▸ **Quoted passage**
— begin —

A Revolution for China’s Air Force

Feb. 1, 2012

When Secretary of Defense Robert M. Gates was in Beijing in January 2011, the Chinese Air Force unveiled its new J-20 stealth fighter with a drumroll of publicity about its initial test flight that the SECDEF and his delegation could not miss.

PLAAF pilots march past a row of J-10A Vigorous Dragon fighters at a Chinese air base. The J-10, comparable to the US F-16, can carry beyond-visual-range air-to-air missiles. (Photo via chinesemilitaryreview.blogspot.com)

The immediate question: Was this just coincidence, or was it flaunting by increasingly belligerent Chinese military leaders? “I asked President Hu [Jintao] about it directly and he said that the test had absolutely nothing to do with my visit and had been a preplanned test,” Gates said. “I take President Hu at his word that the test had nothing to do with my visit.”

Whatever the facts, the appearance of the J-20 was visible evidence China is building an air force Chinese military leaders have indicated is intended to be commensurate with their nation’s emerging status as a world power—and the equal of any other air force on the globe.

A leading Chinese airpower strategist, Lt. Gen. Liu Yazhou, has written that the world’s major air forces have progressed from ancillary to decisive players. Thus, he says, the People’s Liberation Army Air Force (PLAAF) must build its strategic capabilities to enter the top tier of airpower nations.

The most recent white paper published by China’s Ministry of National Defense (MND), although written in obscure language, holds pertinent clues to the PLAAF’s mission. Boiled down, the white paper said the PLAAF must be capable of both offensive and defensive operations as it focuses on air strikes, air and missile defense, and the strategic projection of power.

The PLAAF, the white paper said, trains in electromagnetic environments and for air defense, with defense of the capital as the center and defense of coastal and border areas as the key. It has deployed airborne early warning and control aircraft, third-generation combat aircraft, and other advanced weaponry.

RAND Corp. has produced a broad assessment of the PLAAF for the US Air Force, titled Shaking the Heavens and Splitting the Earth. The report reads: “China’s air force is in the midst of a transformation. A decade ago, it was an antiquated service equipped almost exclusively with weapons based on 1950s-era Soviet designs.”

Those weapons, RAND noted, were “operated by personnel with questionable training according to outdated employment concepts. Today, the [PLAAF] appears to be on its way to becoming a modern, highly capable air force for the 21st century.”

Similarly, the National Air & Space Intelligence Center at Wright-Patterson AFB, Ohio, recently published a wide-ranging analysis of the PLAAF. “The People’s Liberation Army Air Force is an organization undergoing a series of major transitions and significant changes,” the center noted. “Like the rest of the Chinese armed forces, change in the PLAAF is happening across a wide front, and in myriad endeavors: in operational matters, in institutional affairs, and in the acquisition of new capabilities.

“Today, the PLAAF is more operationally capable than at any time in its past, and it is enjoying the fruits of years of focused and sustained reform and modernization,” the assessment continued, before cautioning that the PLAAF is coping with the “inevitable dislocations and uncertainties attendant to institutional change on a grand scale.” China’s Air Force thus “remains challenged in many areas.”

— end —

▸ **Extracted records**
— begin —

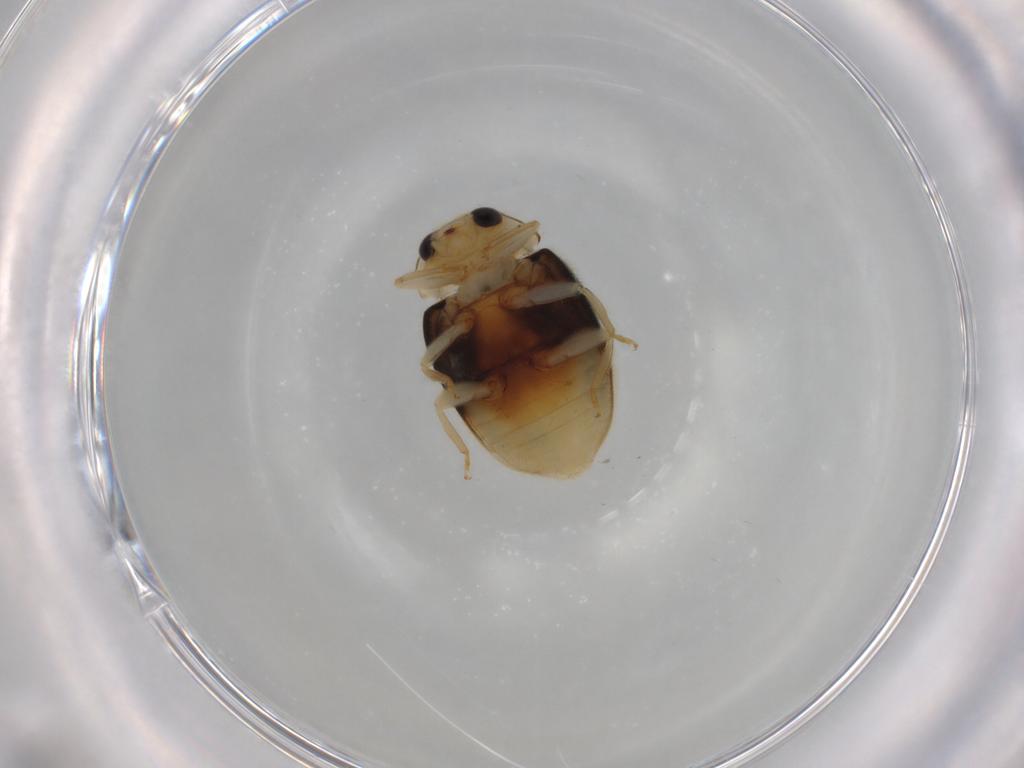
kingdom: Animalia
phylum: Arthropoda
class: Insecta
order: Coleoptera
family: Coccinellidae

— end —
— begin —

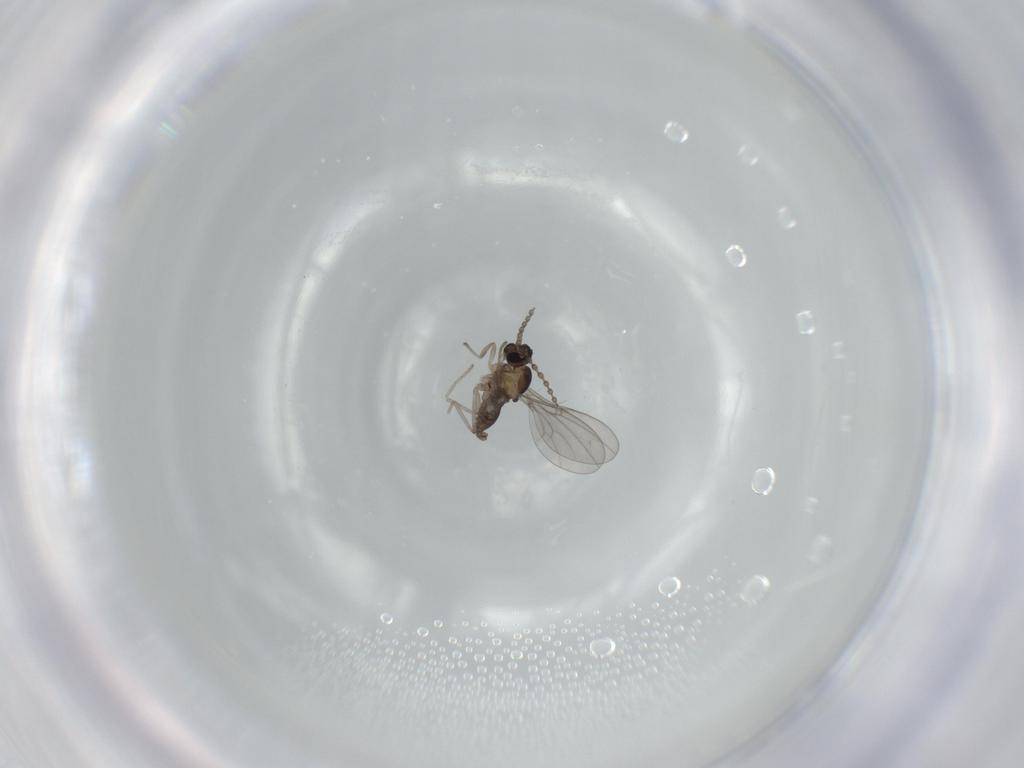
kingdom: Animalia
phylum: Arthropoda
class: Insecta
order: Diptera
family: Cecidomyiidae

— end —

▸ **What to do**
**A.** In the article on China's air force, what title did RAND Corp. give its assessment of the PLAAF?
**B.** Please pick up the article on China's air force, placed above the listing, and continue it from its last sentence.

▸ **Per-task answers**
**A.** Shaking the Heavens and Splitting the Earth

**B.**
All of this—and much more—seems to dilute the validity of the charge by US politicians and military leaders that China lacks “transparency” in its military expansion. China’s Defense Ministry maintains a website in English, as does the Liberation Army Daily, which is published by the People’s Liberation Army. The PLA comprises all of China’s armed forces.

Shocked and Awed

Should China attack Taiwan, the PLAAF would be tasked to gain air superiority to support an amphibious landing force. It has hundreds of aircraft in place to do so, and even more that could be moved into position.

There has also been a steady flow—in English—of research papers, monographs, and books by Americans, many based on Chinese sources, from universities, think tanks, and government agencies. Enter “PLAAF” into a computer search engine and 449,000 hits come up. They may be of varying utility, but there is clearly no shortage of information about China’s Air Force available even in the public domain.

Major changes are likely in the PLAAF this year, with shifts in China’s political and military leadership scheduled. If some or all of these changes occur, the already rising influence of the PLAAF will most likely climb higher. This will affect priorities, budgets, procurement of weapons, and assignment of senior leaders—but it is not likely to break the traditional dominance of China’s military forces by the Army.

In the PLAAF itself, the present commander, Gen. Xu Qiliang, may become a vice chairman of the Central Military Commission (CMC). The CMC, headed by President Hu, controls the PLA. In turn, speculation holds that Gen. Ma Xiaotian, deputy chief of the general staff for intelligence and foreign affairs, will become commander of the PLAAF and a member of the CMC. Liu, the strategist now assigned as political commissar of the National Defense University, is in line to be promoted to general and to be political commissar of the CMC.

The 12 members of the CMC include two civilians, President Hu and a vice chairman, Xi Jinping. Two vice chairmen and five other members are Army generals. The junior members are the commander of the Second Artillery—a separate service controlling nuclear and conventional missiles—the commander of the People’s Liberation Army Navy, and the commander of the PLAAF. This lineup, in turn, reflects the past 90 years—when China relied on ground forces to fight Nationalists (Kuomintang), Japan, the US in the Korean War, India in border conflicts, and Vietnam. The mission of the PLAAF was to support the PLA’s ground forces.

The PLAAF, founded in 1949 after Mao Zedong’s communists had defeated the nationalist forces of Chiang Kai-shek, was in turmoil at the beginning. Mao’s Soviet allies sent trainers and airplanes to China but they had hardly started training when North Korea attacked South Korea and China jumped into the Korean War.

The PLAAF was no match for USAF and the US Navy, which owned the skies over Korea. After the war, where Chinese pilots got their last combat experience, the PLAAF built a training base that provided pilots with about 120 hours a year of flying time. That was standard for the Warsaw Pact, but about half the hours provided for USAF pilots.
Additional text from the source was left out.